Students with internet addiction spent more leisure time online, compared with those who did not meet internet addiction criteria.

Analysis of different dimensions of internet use indicated those with internet addiction were more likely to have difficulty controlling their use of instant messaging tools, compared with those without internet addiction (P = .01).

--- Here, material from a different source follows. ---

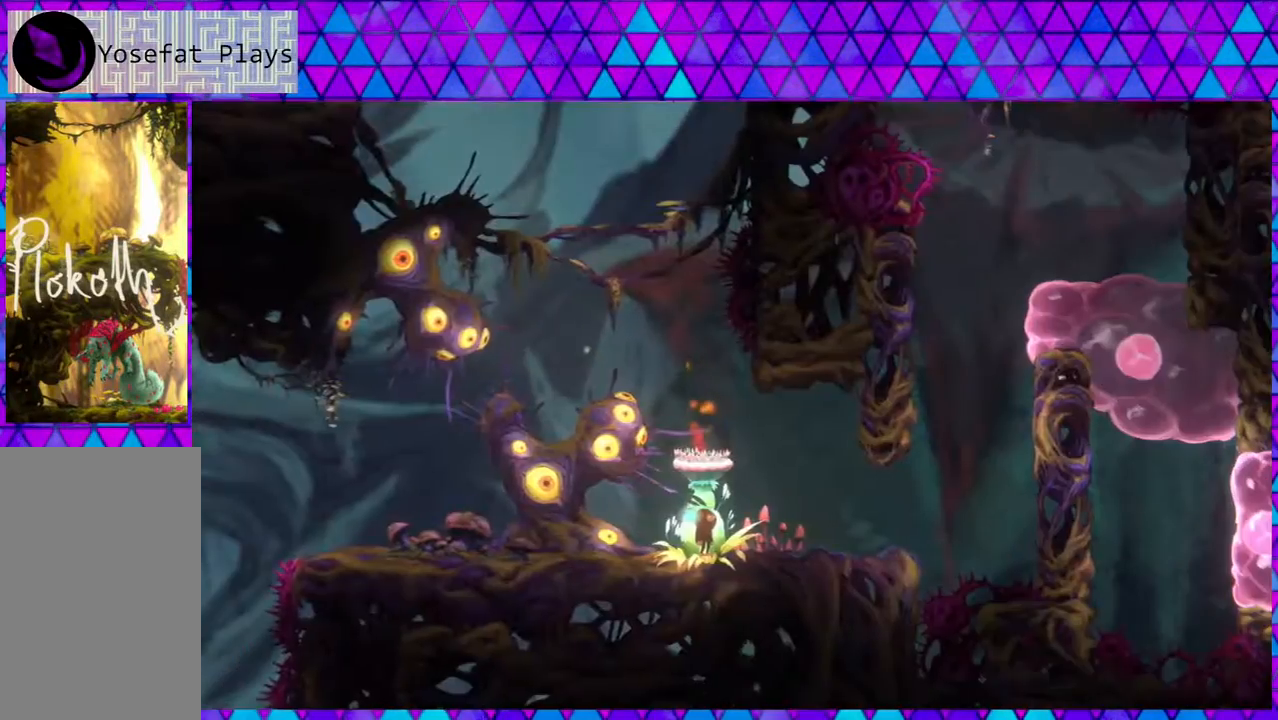
{"buttons": ["DPAD_RIGHT"], "left_stick": "center", "right_stick": "center", "events": [[83, "DPAD_RIGHT", "down"]]}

“We found that those screening positive on the [Internet Addiction Test] as well as on our scale, had significantly more trouble dealing with their day to day activities, including life at home, at work/school and in social settings. Individuals with internet addiction also had significantly higher amounts of depression and anxiety symptoms, problems with planning and time management, greater levels of attentional impulsivity as well as ADHD symptoms. This leads us to a couple of questions: firstly, are we grossly underestimating the prevalence of internet addiction and secondly, are these other mental health issues a cause or consequence of this excessive reliance on the internet?,” study researcher Michael Van Ameringen, MD, FRCPC, of McMaster University, Hamilton, Ontario, said in a press release. “This may have practical medical implications. If you are trying to treat someone for an addiction when in fact they are anxious or depressed, then you may be going down the wrong route. We need to understand this more, so we need a bigger sample, drawn from a wider, more varied population.” – by Amanda Oldt


Van Ameringen M, et al. Internet addiction or psychopathology in disguise? Results from a survey of college-aged internet users. Presented at: European College of Neuropsychopharmacology Congress; September 17-20, 2016; Vienna.

Disclosure: The researchers report no relevant financial disclosures.